The Power of Communication by Helio Fred Garcia is on of my new favorites in 2012. The book focuses on building trust and loyalty through strategic communications and offers a well-rounded view of how to win “the hearts and minds” of the public. Most importantly, it educates you on how to communicate effectively and without self-inflicted harm, especially during a crisis. [Disclosure: Fred is one of my NYU colleagues].
Before I get into my favorite parts in the book, I want to tell you why this book is so different, and, in my opinion, A MUST READ. The Power of Communication uses the Marine’s Corps doctrinal publication, “Warfighting,” to apply proven leadership skills. It is fascinating to relate Marine Corps thinking and effective execution to our communications initiatives. I have to admit that I was a little skeptical at first, but believe me this book does not disappoint. I was truly inspired by how Fred took the Marine Corps framework and illustrated to communications professionals and business leaders a different way to take initiative and “control” the agenda.

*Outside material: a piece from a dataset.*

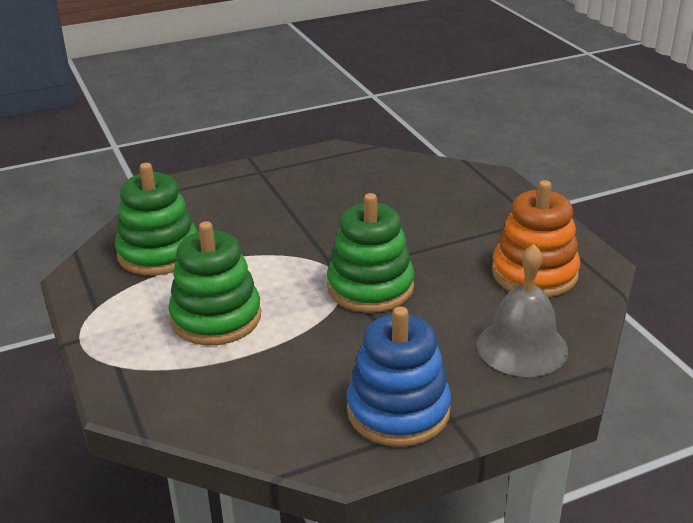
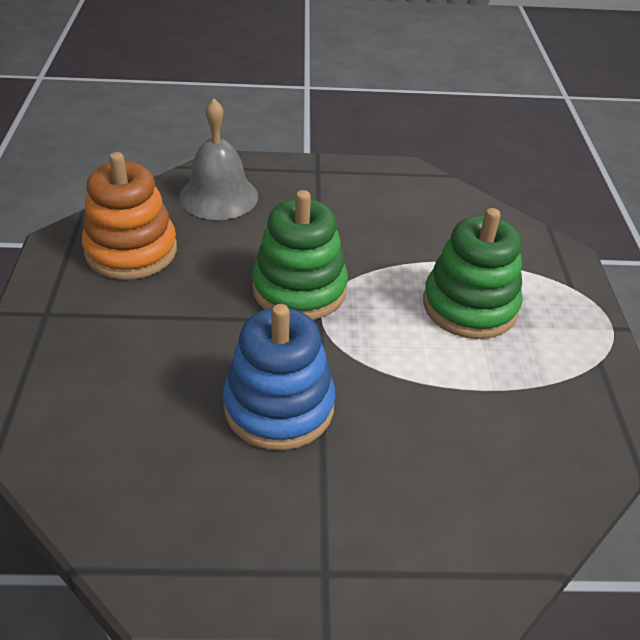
camera: 160 degrees left, 10 degrees up
green stacking toy [115,163,197,275] -> none
blue stacking toy [347,306,451,447] -> blue stacking toy moved to [223,304,335,450]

Although I have many favorite parts in The Power of Communication, here are a few interesting highlights:
Chapter 2 on “Taking Audiences Seriously” sets the stage for understanding audiences on their own terms. Here, you will learn the careful balance between Logos, Ethos and Pathos. According to the author, in order to truly engage an audience you must master these three things. Logos is the logic or argument you apply, Ethos is the personal character you inject into your communication and Pathos is the passion that will trigger a personal emotion. One without the others will not work.
Chapter 3 on “Words Aren’t Enough” illustrates how many leaders cause more harm than good in a crisis situation. Clearly the loss of trust by the public is a gap between the words that come out of a leader’s mouth and the actions of that same person and his or her staff. The author stresses how we are judged by our actions. If you have a “First Mover Advantage” when crisis strikes, you have a greater opportunity to define a negative situation, and how you are going to handle and move forward … not allowing any other person or entity do that for you.
In Chapter 5 on “Initiative, Maneuver, and Disproportionality” the author has designed a chart on “The Golden Hour of Crisis” which basically says you have 45 minutes to get behind a crisis before you risk reputational damage. He shows how “Time” directly relates to “Impact” with a scale that ranges from 45 minutes to what happens after 2 weeks and the effects of negative visibility to your organization’s reputation. According to the author, what is especially important to remember is that speed should not be based on an impulse, but rather what type of communications are expected by the market.
Lastly, what I found most interesting were the detailed examples of the many leaders who fell to their own demise by their own words, based on a lack of clear or orderly thinking during a crisis situation. The Power of Communication gives you an opportunity to be clear and orderly, and most of all to be strategic. By reading this book, you will learn quickly that it’s not what you want to say, but rather asking a different set of questions (from what is the challenge and what is our goal to who matters and what do they need from us).
If you are looking to add a really good book to your 2013 reading list, then The Power of Communication should definitely be at the top of your list!